Literature DB >> 28575313

Power calculator for instrumental variable analysis in pharmacoepidemiology.

Venexia M Walker^1,2, Neil M Davies^1,2, Frank Windmeijer^2,3, Stephen Burgess^2,4,5, Richard M Martin^1,2.

Abstract

Background: Instrumental variable analysis, for example with physicians' prescribing preferences as an instrument for medications issued in primary care, is an increasingly popular method in the field of pharmacoepidemiology. Existing power calculators for studies using instrumental variable analysis, such as Mendelian randomization power calculators, do not allow for the structure of research questions in this field. This is because the analysis in pharmacoepidemiology will typically have stronger instruments and detect larger causal effects than in other fields. Consequently, there is a need for dedicated power calculators for pharmacoepidemiological research.
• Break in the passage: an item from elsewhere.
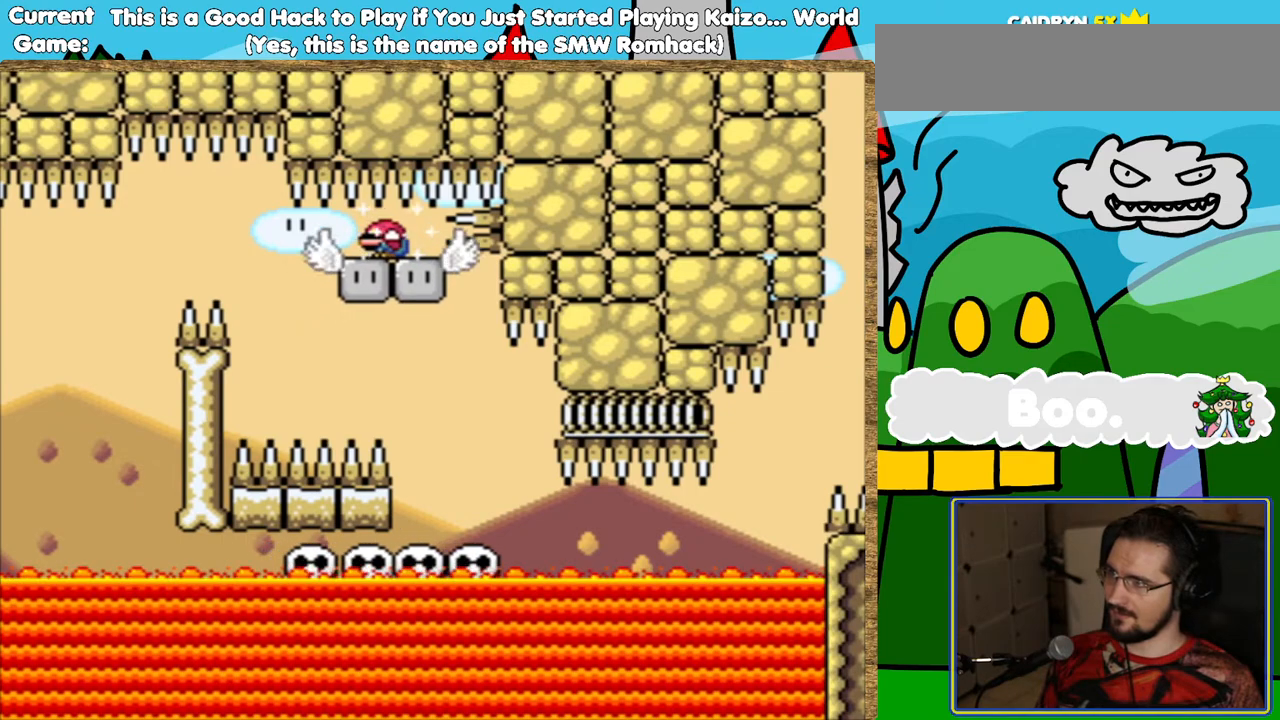
{"buttons": ["Y", "DPAD_RIGHT"], "events": [[67, "DPAD_DOWN", "up"], [319, "DPAD_RIGHT", "down"]]}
Methods and
Results: The formula for calculating the power of a study using instrumental variable analysis in the context of pharmacoepidemiology is derived before being validated by a simulation study. The formula is applicable for studies using a single binary instrument to analyse the causal effect of a binary exposure on a continuous outcome. An online calculator, as well as packages in both R and Stata, are provided for the implementation of the formula by others. Conclusions: The statistical power of instrumental variable analysis in pharmacoepidemiological studies to detect a clinically meaningful treatment effect is an important consideration. Research questions in this field have distinct structures that must be accounted for when calculating power. The formula presented differs from existing instrumental variable power formulae due to its parametrization, which is designed specifically for ease of use by pharmacoepidemiologists.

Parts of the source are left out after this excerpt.